How can you piece together the 1992 LA riot, the first UFC event, family dispute in the Gracie family, SEG, Zuffa, Fertitta, Gina Carano, NSAC, etc? This book also highlights his experience with or opinion of Bruce Lee, Chuck Norris, the Dragons, OJ Simpson, and the politics in LAPD, Pride/Yakuza, and UFC. 

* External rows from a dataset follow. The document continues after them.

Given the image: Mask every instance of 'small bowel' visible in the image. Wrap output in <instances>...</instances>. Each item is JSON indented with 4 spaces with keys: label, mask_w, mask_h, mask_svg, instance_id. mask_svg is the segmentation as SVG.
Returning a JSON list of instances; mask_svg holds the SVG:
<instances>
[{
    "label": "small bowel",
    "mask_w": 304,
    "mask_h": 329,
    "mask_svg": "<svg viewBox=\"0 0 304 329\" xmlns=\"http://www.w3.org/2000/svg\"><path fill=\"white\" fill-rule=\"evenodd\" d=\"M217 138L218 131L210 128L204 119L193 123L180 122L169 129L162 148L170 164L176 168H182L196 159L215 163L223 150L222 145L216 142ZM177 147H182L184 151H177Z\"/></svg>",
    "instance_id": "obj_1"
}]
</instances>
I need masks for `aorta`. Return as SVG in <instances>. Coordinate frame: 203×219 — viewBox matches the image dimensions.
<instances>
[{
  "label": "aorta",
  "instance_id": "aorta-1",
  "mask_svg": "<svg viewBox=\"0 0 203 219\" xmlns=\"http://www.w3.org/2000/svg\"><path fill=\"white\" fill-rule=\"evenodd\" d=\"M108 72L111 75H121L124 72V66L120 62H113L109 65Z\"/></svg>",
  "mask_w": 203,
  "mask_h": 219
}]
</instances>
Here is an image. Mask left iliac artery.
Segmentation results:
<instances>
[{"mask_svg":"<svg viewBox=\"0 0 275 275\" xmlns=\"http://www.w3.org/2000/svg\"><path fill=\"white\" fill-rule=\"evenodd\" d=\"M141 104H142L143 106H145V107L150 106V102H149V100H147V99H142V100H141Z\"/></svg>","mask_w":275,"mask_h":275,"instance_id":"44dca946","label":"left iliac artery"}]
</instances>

You're going to appreciate his instrumental role in fighting for the UFC against its arch enemy during UFC dark days. But maybe I'm a little bias, because I really like John since the first time I saw him officiating, no **** :thumb02:


----------



## METALLICA_RULES (Feb 12, 2011)

The old UFC was kinda shit, Zuffa pretty much turned it around and turned it into a good, legitimate sport.


----------



## DanTheJu (Mar 3, 2007)

The UFC is not a Sport!


----------



## jaw2929 (Dec 9, 2011)

Wouldn't surprise me in the least to find out more fights were worked or fixed. Wouldn't surprise me at all.


----------



## kay_o_ken (Jan 26, 2009)

take this for what its worth but i know a guy whos reffed at a few ufc events and he said to me that big john has told him about various different fights that he thought were fixed. he also told him that gsp is all just a big act and is a pretty big prick in real life... and that hes been known to get flirty with guys haha


----------



## Guy Incognito (Apr 3, 2010)

I thought the Taktorav one was well known..


----------



## jaw2929 (Dec 9, 2011)

kay_o_ken said:


> take this for what its worth but i know a guy whos reffed at a few ufc events and he said to me that big john has told him about various different fights that he thought were fixed. he also told him that gsp is all just a big act and is a pretty big prick in real life... and that hes been known to get flirty with guys haha


THAT also wouldn't surprise me, if it's true. GSP and Mir need to just fuk off and die already.


----------